Alfredo conosceva l’importanza di quella data, che non aveva proprio niente a che spartire con i fuochi accesi all’imbrunire, l’acqua delle sette fonti raccolta per poter divinare il futuro con l’albume dell’uovo e l’amore consumato nei pagliai, rifatti ad arte per l’occasione. Ovvero, col solstizio d’estate e la festa di S. Giovanni. No, quella sera suo padre e i suoi amici avrebbero celebrato ben altro.
Di lì a poco il primo dei personaggi attesi attraversò il locale, e s’infilò nella porta che conduceva alla stanza sul retro. Alfredo Fantoni serrò le labbra senza commentare, ma al fighetto molesto la smorfia non passò inosservata. L’uomo è un animale curioso e l’alcool ha il potere di accentuare caratteristiche già presenti, così la domanda diventò impossibile da evitare.

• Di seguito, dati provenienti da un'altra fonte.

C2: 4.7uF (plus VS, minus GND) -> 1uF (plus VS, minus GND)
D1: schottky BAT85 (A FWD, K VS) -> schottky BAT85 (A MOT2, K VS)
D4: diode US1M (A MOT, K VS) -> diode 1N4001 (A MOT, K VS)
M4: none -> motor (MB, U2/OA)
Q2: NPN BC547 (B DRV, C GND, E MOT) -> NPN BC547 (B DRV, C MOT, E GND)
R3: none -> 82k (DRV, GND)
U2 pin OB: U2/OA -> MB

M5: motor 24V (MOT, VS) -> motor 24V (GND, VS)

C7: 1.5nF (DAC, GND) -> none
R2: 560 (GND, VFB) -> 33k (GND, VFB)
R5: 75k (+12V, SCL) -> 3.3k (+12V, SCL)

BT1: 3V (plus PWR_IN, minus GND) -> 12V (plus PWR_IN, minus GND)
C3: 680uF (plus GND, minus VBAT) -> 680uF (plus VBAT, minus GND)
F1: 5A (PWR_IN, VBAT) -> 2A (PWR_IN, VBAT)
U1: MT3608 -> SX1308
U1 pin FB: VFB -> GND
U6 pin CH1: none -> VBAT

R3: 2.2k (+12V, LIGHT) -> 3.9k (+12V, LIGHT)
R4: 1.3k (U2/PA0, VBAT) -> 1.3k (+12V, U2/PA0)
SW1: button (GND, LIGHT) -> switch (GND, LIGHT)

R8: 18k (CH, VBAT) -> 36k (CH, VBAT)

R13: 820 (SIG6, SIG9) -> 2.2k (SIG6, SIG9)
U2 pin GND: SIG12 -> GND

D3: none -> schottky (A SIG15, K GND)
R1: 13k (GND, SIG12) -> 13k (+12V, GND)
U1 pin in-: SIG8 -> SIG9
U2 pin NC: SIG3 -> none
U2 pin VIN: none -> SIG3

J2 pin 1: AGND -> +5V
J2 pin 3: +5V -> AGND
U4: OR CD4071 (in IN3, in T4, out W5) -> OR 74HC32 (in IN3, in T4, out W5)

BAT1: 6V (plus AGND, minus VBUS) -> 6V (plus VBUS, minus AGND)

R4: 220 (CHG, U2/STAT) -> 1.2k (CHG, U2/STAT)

«Ehi, dove dà quella porta?»
Forse l’uomo dietro al bancone avrebbe anche risposto, ma l’arrivo di un secondo soggetto catalizzò l’attenzione di entrambi, ma il gestore del locale si guardò bene dal darlo a vedere: stessa scena e stessa misteriosa sparizione. L’avventore finì quello che aveva nel bicchiere, lo sguardo che tentava di essere pensoso e che cocktail e spritz già consumati rendevano ridicolo, prima di tornare a rivolgersi al giovane Fantoni.
«Non ti ci vogliono mica, vero?»
Magari l’uomo lo aveva sentito, o forse no; in ogni caso non rispose. Siccome il fighetto non aveva intenzione di demordere, passò dalla domanda all’affermazione certa.